(Page excerpt):
Content starts

Keywords

1 Introduction

Congestion of transport systems is a major and increasing pain point in large cities. In the vision of smart cities this issue is tackled with “computerized systems comprised of databases, tracking, and decision-making algorithms” [1] instead of brick-and-mortar extensions of infrastructure. [2] cites multiple studies claiming that up to 30% of inner-city traffic can come from drivers searching for a free parking space.

To reduce this type of traffic bigger cities typically provide stationary car-park routing systems that indicate to drivers where spaces are currently available. A more modern approach is additional online publication of this data. While some cities, such as San Francisco, already provide app-based mobile information that can travel with the driver. This approach also incorporates current availability information directly into routing. For longer distance journeys a forecast of future availability is required, which can be determined using predictive models trained on historical parking demand information. Such predictive models are also useful in case of system outages providing a second means to assess the current status.

Predictive models for demand have also a great value for parking operators and can be used to develop forecasts of revenue [3] or to improve prices through performance pricing [4]. Recommendations for variable pricing of parking are around for a long time [5]. Understanding the demand of competitors is also beneficial to improve parking policies [6].

Content ends

Items in a dataset
Content starts

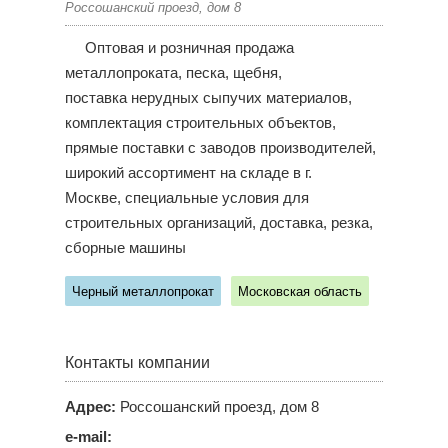
Россошанский проезд, дом 8
Оптовая и розничная продажа
металлопроката, песка, щебня,
поставка нерудных сыпучих материалов,
комплектация строительных объектов,
прямые поставки с заводов производителей,
широкий ассортимент на складе в г.
Москве, специальные условия для
строительных организаций, доставка, резка,
сборные машины
Черный металлопрокат
Московская область
Контакты компании
Адрес:
Россошанский проезд, дом 8
e-mail:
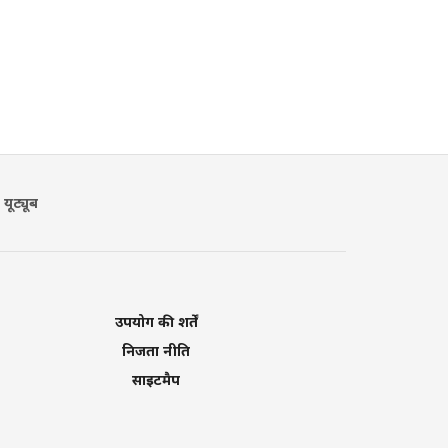
यूट्यूब
उपयोग की शर्तें
निजता नीति
साइटमैप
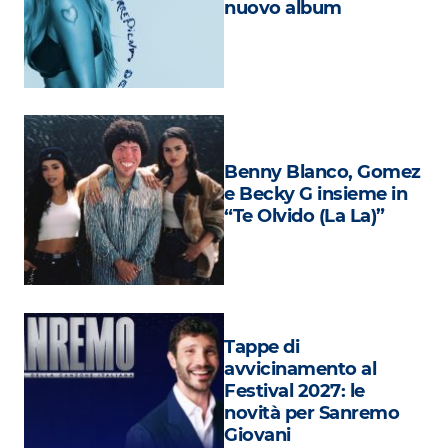
nuovo album
Attualità
Costume
Extra
Eventi
Benny Blanco, Gomez
e Becky G insieme in
“Te Olvido (La La)”
Tappe di
avvicinamento al
Festival 2027: le
novità per Sanremo
Giovani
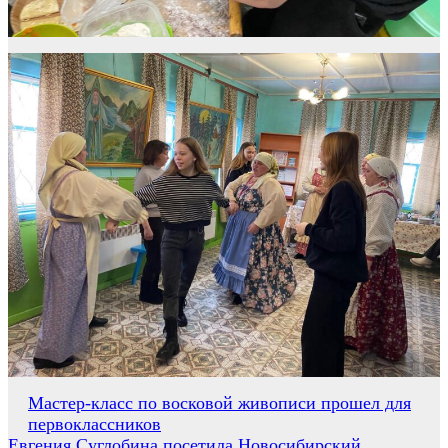
Навигация
Мастер-класс по восковой живописи прошел для
первоклассников
по
Евгения Суглобина посетила Новосибирский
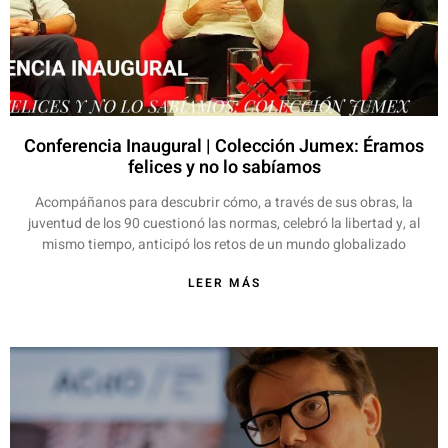
Conferencia Inaugural | Colección Jumex: Éramos
felices y no lo sabíamos
Acompáñanos para descubrir cómo, a través de sus obras, la
juventud de los 90 cuestionó las normas, celebró la libertad y, al
mismo tiempo, anticipó los retos de un mundo globalizado
LEER MÁS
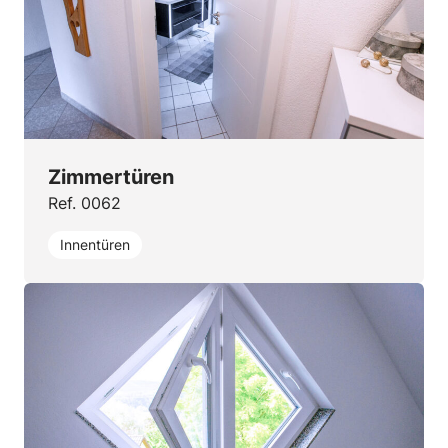
Zimmertüren
Ref. 0062
Innentüren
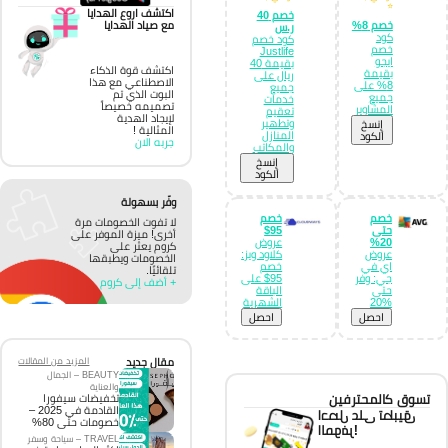
⭐
اكتشف اروع الهدايا
خصم 40
خصم 8%
مع صياد الهدايا
ر.س
كود
كود خصم
خصم
Justlife
ايجو
بقيمة 40
اكتشف قوة الذكاء
بقيمة
ريال على
الاصطناعي مع هذا
8% على
جميع
البوت الذي تم
جميع
خدمات
تصميمه خصيصاً
المشاوير
تعقيم
لإيجاد الهدية
وتطهير
إِنسخ
المثالية !
المنازل
الكود
جربه الان
والمكاتب
إِنسخ
الكود
وفّر بسهولة
خصم
خصم
لا تفوت الخصومات مرة
حتى
95$
أخرى! ميزة الموفر على
20%
عروض
كروم يعثر على
عروض
كلاود ويز:
الخصومات ويطبقها
اي في
خصم
تلقائيًا.
جي: وفر
95$ على
+ أضف إلى كروم
حتى
الباقة
%20
الشهرية
احصل
احصل
مقال جديد
المزيد من المقالات
BEAUTY – الجمال
والعناية
تسوق كالمحترفين
تخفيضات سيفورا
القادمة في 2025 –
احصل على تطبيق
خصومات حتى 80%
الموفر!
TRAVEL – سياحة وسفر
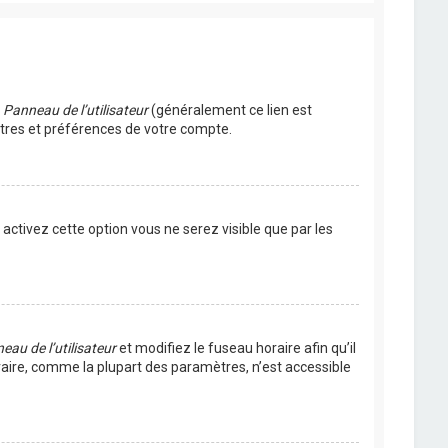
u
Panneau de l’utilisateur
(généralement ce lien est
ètres et préférences de votre compte.
s activez cette option vous ne serez visible que par les
eau de l’utilisateur
et modifiez le fuseau horaire afin qu’il
raire, comme la plupart des paramètres, n’est accessible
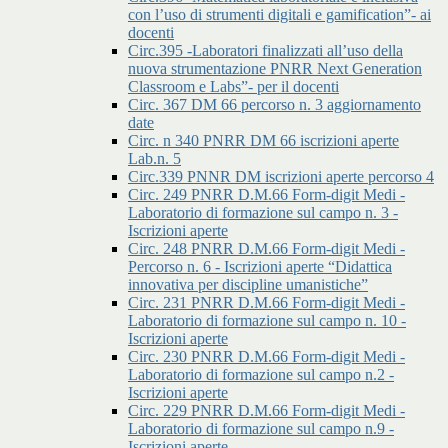
con l’uso di strumenti digitali e gamification”- ai
docenti
Circ.395 -Laboratori finalizzati all’uso della
nuova strumentazione PNRR Next Generation
Classroom e Labs”- per il docenti
Circ. 367 DM 66 percorso n. 3 aggiornamento
date
Circ. n 340 PNRR DM 66 iscrizioni aperte
Lab.n. 5
Circ.339 PNNR DM iscrizioni aperte percorso 4
Circ. 249 PNRR D.M.66 Form-digit Medi -
Laboratorio di formazione sul campo n. 3 -
Iscrizioni aperte
Circ. 248 PNRR D.M.66 Form-digit Medi -
Percorso n. 6 - Iscrizioni aperte “Didattica
innovativa per discipline umanistiche”
Circ. 231 PNRR D.M.66 Form-digit Medi -
Laboratorio di formazione sul campo n. 10 -
Iscrizioni aperte
Circ. 230 PNRR D.M.66 Form-digit Medi -
Laboratorio di formazione sul campo n.2 -
Iscrizioni aperte
Circ. 229 PNRR D.M.66 Form-digit Medi -
Laboratorio di formazione sul campo n.9 -
Iscrizioni aperte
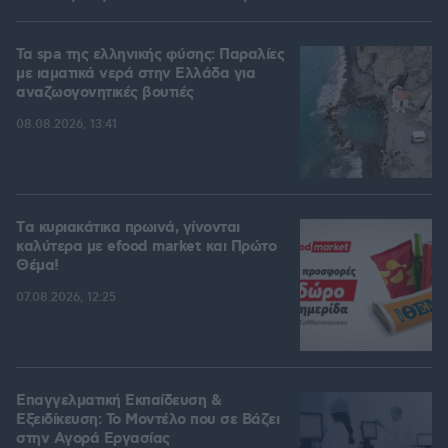
Τα spa της ελληνικής φύσης: Παραλίες
με ιαματικά νερά στην Ελλάδα για
αναζωογονητικές βουτιές
08.08.2026, 13:41
Tα κυριακάτικα πρωινά, γίνονται
καλύτερα με efood market και Πρώτο
Θέμα!
07.08.2026, 12:25
Επαγγελματική Εκπαίδευση &
Εξειδίκευση: Το Mοντέλο που σε Bάζει
στην Aγορά Eργασίας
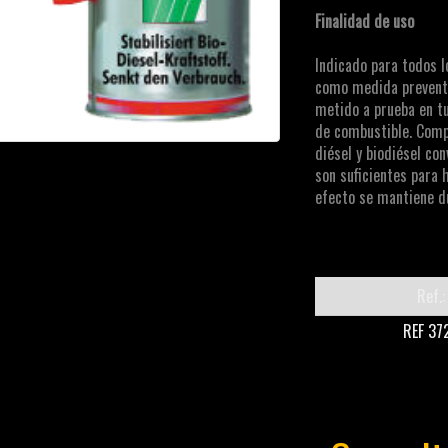
Finalidad de uso
Indicado para todos lo
como medida preventi
metido a prueba en t
de combustible. Comp
diésel y biodiésel co
son suficientes para h
efecto se mantiene 
Ref.:
REF 37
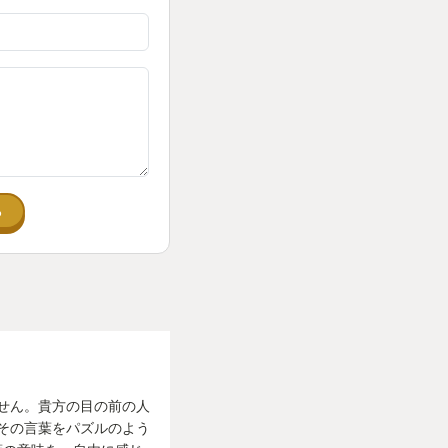
ている。
理解しようとする。
ている自分がいまし
たかのように…
る
ていく。
物語は、すべて正しい
せん。貴方の目の前の人
。
その言葉をパズルのよう
いことに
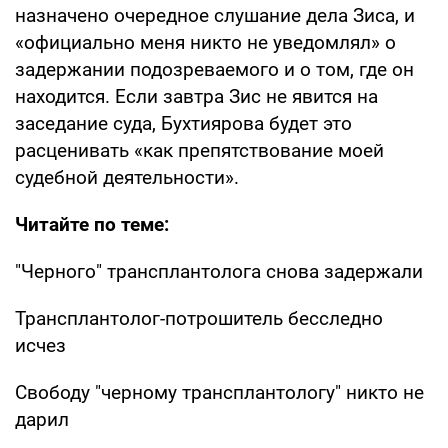
назначено очередное слушание дела Зиса, и
«официально меня никто не уведомлял» о
задержании подозреваемого и о том, где он
находится. Если завтра Зис не явится на
заседание суда, Бухтиярова будет это
расценивать «как препятствование моей
судебной деятельности».
Читайте по теме:
"Черного" трансплантолога снова задержали
Трансплантолог-потрошитель бесследно
исчез
Свободу "черному трансплантологу" никто не
дарил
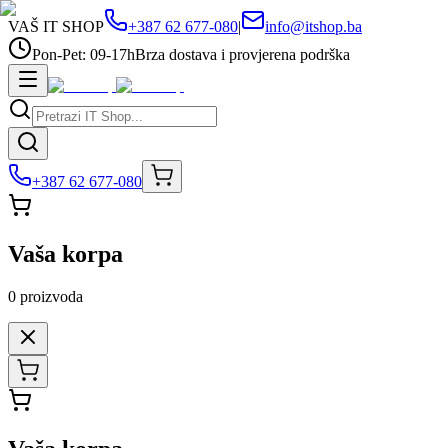
VAŠ IT SHOP
+387 62 677-080
|
info@itshop.ba
Pon-Pet: 09-17h
Brza dostava i provjerena podrška
+387 62 677-080
Vaša korpa
0
proizvoda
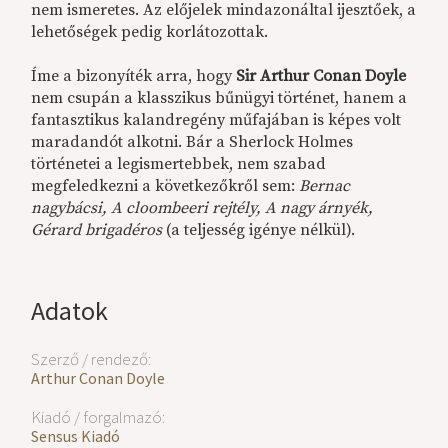
nem ismeretes. Az előjelek mindazonáltal ijesztőek, a
lehetőségek pedig korlátozottak.
Íme a bizonyíték arra, hogy
Sir Arthur Conan Doyle
nem csupán a klasszikus bűnügyi történet, hanem a
fantasztikus kalandregény műfajában is képes volt
maradandót alkotni. Bár a Sherlock Holmes
történetei a legismertebbek, nem szabad
megfeledkezni a következőkről sem:
Bernac
nagybácsi, A cloombeeri rejtély, A nagy árnyék,
Gérard brigadéros
(a teljesség igénye nélkül).
Adatok
Szerző / rendező:
Arthur Conan Doyle
Kiadó / forgalmazó:
Sensus Kiadó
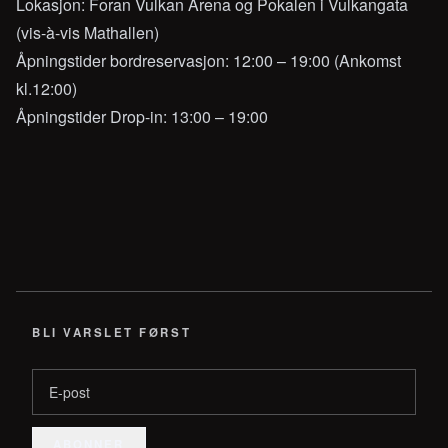
Lokasjon: Foran Vulkan Arena og Pokalen i Vulkangata
(vis-à-vis Mathallen)
Åpningstider bordreservasjon: 12:00 – 19:00 (Ankomst
kl.12:00)
Åpningstider Drop-in: 13:00 – 19:00
BLI VARSLET FØRST
E-post
ABONNER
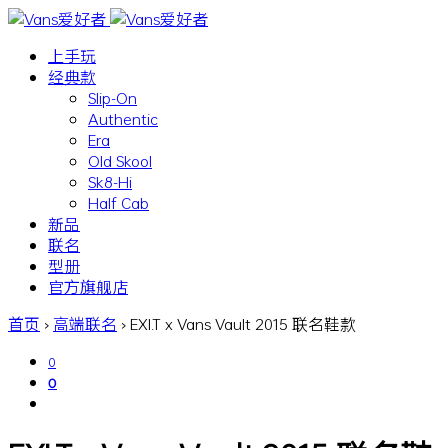
上手玩
经典款
Slip-On
Authentic
Era
Old Skool
Sk8-Hi
Half Cab
新品
联名
型册
官方旗舰店
首页
›
高端联名
›
EXI.T x Vans Vault 2015 联名鞋款
0
0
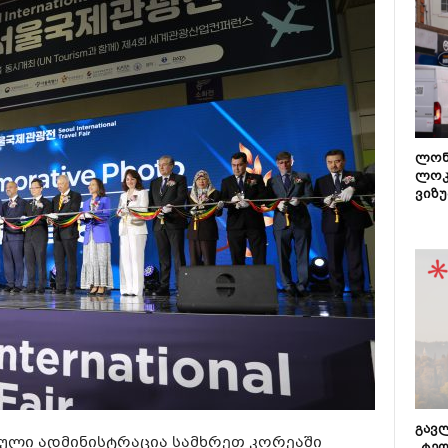
ლონ
ლოკ
ვიზუ
გავლ
ული ადმინისტრაცია სამხრეთ კორეაში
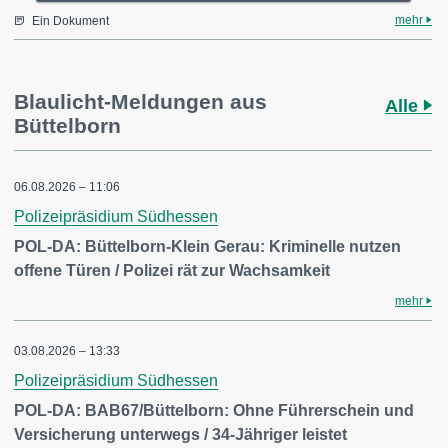
mehr
Ein Dokument
Blaulicht-Meldungen aus
Alle
Büttelborn
06.08.2026 – 11:06
Polizeipräsidium Südhessen
POL-DA: Büttelborn-Klein Gerau: Kriminelle nutzen
offene Türen / Polizei rät zur Wachsamkeit
mehr
03.08.2026 – 13:33
Polizeipräsidium Südhessen
POL-DA: BAB67/Büttelborn: Ohne Führerschein und
Versicherung unterwegs / 34-Jähriger leistet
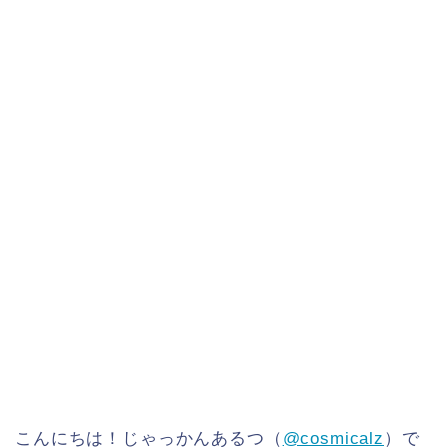
こんにちは！じゃっかんあるつ（
@cosmicalz
）で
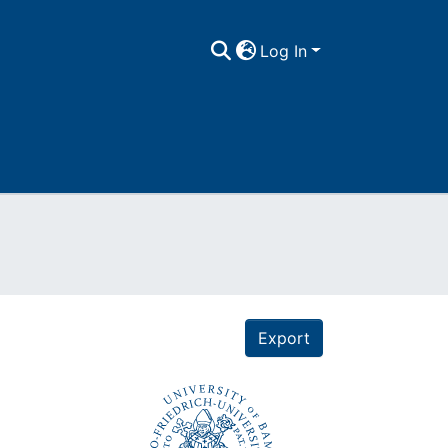
Log In
Export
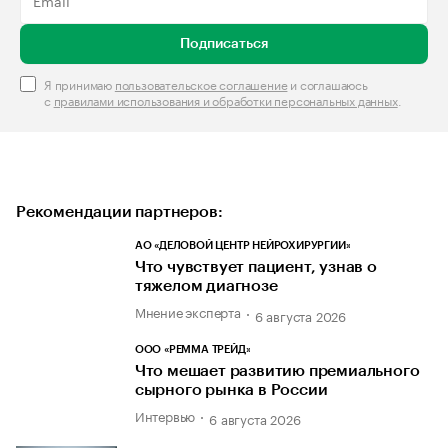
Подписаться
Я принимаю
пользовательское соглашение
и соглашаюсь
с
правилами использования и обработки персональных данных
.
Рекомендации партнеров:
АО «ДЕЛОВОЙ ЦЕНТР НЕЙРОХИРУРГИИ»
Что чувствует пациент, узнав о
тяжелом диагнозе
Мнение эксперта
6 августа 2026
ООО «РЕММА ТРЕЙД»
Что мешает развитию премиального
сырного рынка в России
Интервью
6 августа 2026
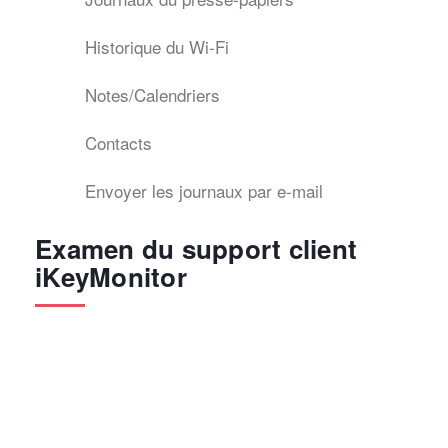
Historique du Wi-Fi
Notes/Calendriers
Contacts
Envoyer les journaux par e-mail
Examen du support client
iKeyMonitor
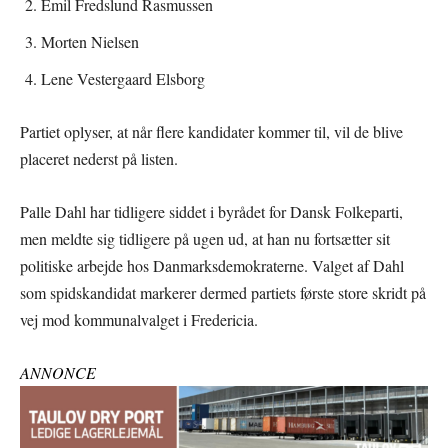
Emil Fredslund Rasmussen
Morten Nielsen
Lene Vestergaard Elsborg
Partiet oplyser, at når flere kandidater kommer til, vil de blive
placeret nederst på listen.
Palle Dahl har tidligere siddet i byrådet for Dansk Folkeparti,
men meldte sig tidligere på ugen ud, at han nu fortsætter sit
politiske arbejde hos Danmarksdemokraterne. Valget af Dahl
som spidskandidat markerer dermed partiets første store skridt på
vej mod kommunalvalget i Fredericia.
ANNONCE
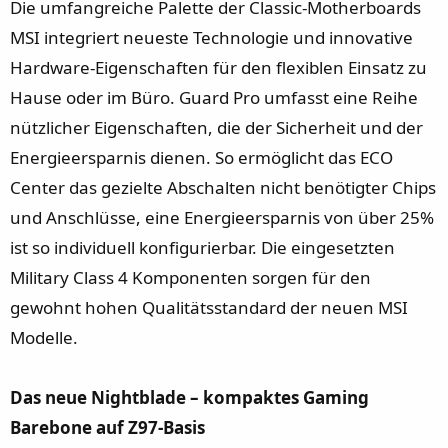
Die umfangreiche Palette der Classic-Motherboards
MSI integriert neueste Technologie und innovative
Hardware-Eigenschaften für den flexiblen Einsatz zu
Hause oder im Büro. Guard Pro umfasst eine Reihe
nützlicher Eigenschaften, die der Sicherheit und der
Energieersparnis dienen. So ermöglicht das ECO
Center das gezielte Abschalten nicht benötigter Chips
und Anschlüsse, eine Energieersparnis von über 25%
ist so individuell konfigurierbar. Die eingesetzten
Military Class 4 Komponenten sorgen für den
gewohnt hohen Qualitätsstandard der neuen MSI
Modelle.
Das neue Nightblade – kompaktes Gaming
Barebone auf Z97-Basis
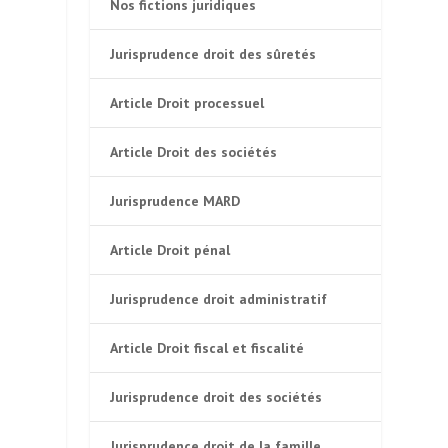
Nos fictions juridiques
Jurisprudence droit des sûretés
Article Droit processuel
Article Droit des sociétés
Jurisprudence MARD
Article Droit pénal
Jurisprudence droit administratif
Article Droit fiscal et fiscalité
Jurisprudence droit des sociétés
Jurisprudence droit de la famille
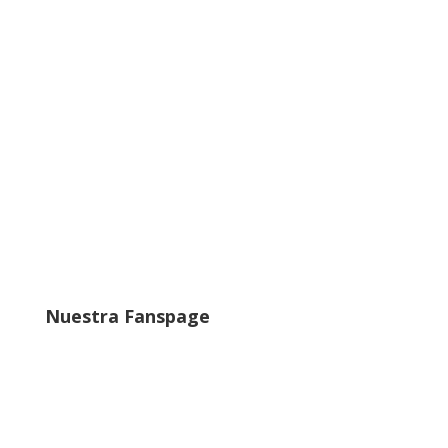
Nuestra Fanspage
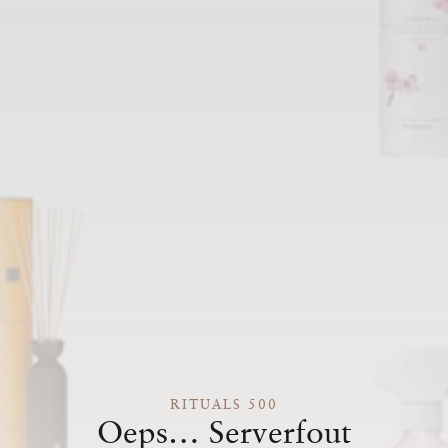
RITUALS 500
Oeps… Serverfout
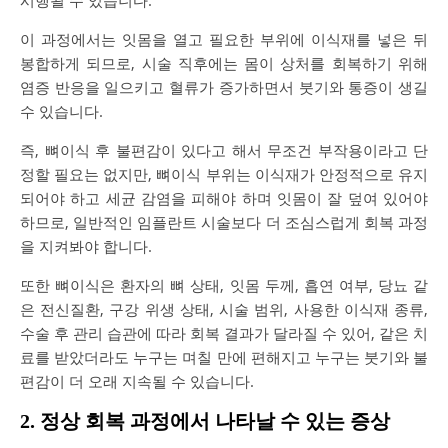
시행될 수 있습니다.
이 과정에서는 잇몸을 열고 필요한 부위에 이식재를 넣은 뒤
봉합하게 되므로, 시술 직후에는 몸이 상처를 회복하기 위해
염증 반응을 일으키고 혈류가 증가하면서 붓기와 통증이 생길
수 있습니다.
즉, 뼈이식 후 불편감이 있다고 해서 무조건 부작용이라고 단
정할 필요는 없지만, 뼈이식 부위는 이식재가 안정적으로 유지
되어야 하고 세균 감염을 피해야 하며 잇몸이 잘 덮여 있어야
하므로, 일반적인 임플란트 시술보다 더 조심스럽게 회복 과정
을 지켜봐야 합니다.
또한 뼈이식은 환자의 뼈 상태, 잇몸 두께, 흡연 여부, 당뇨 같
은 전신질환, 구강 위생 상태, 시술 범위, 사용한 이식재 종류,
수술 후 관리 습관에 따라 회복 결과가 달라질 수 있어, 같은 치
료를 받았더라도 누구는 며칠 만에 편해지고 누구는 붓기와 불
편감이 더 오래 지속될 수 있습니다.
2. 정상 회복 과정에서 나타날 수 있는 증상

Content ends

(Your goal): In the introduction on parking demand, what maximum share of inner-city traffic is attributed to drivers searching for a free parking space?

(Worked solution): Up to 30%.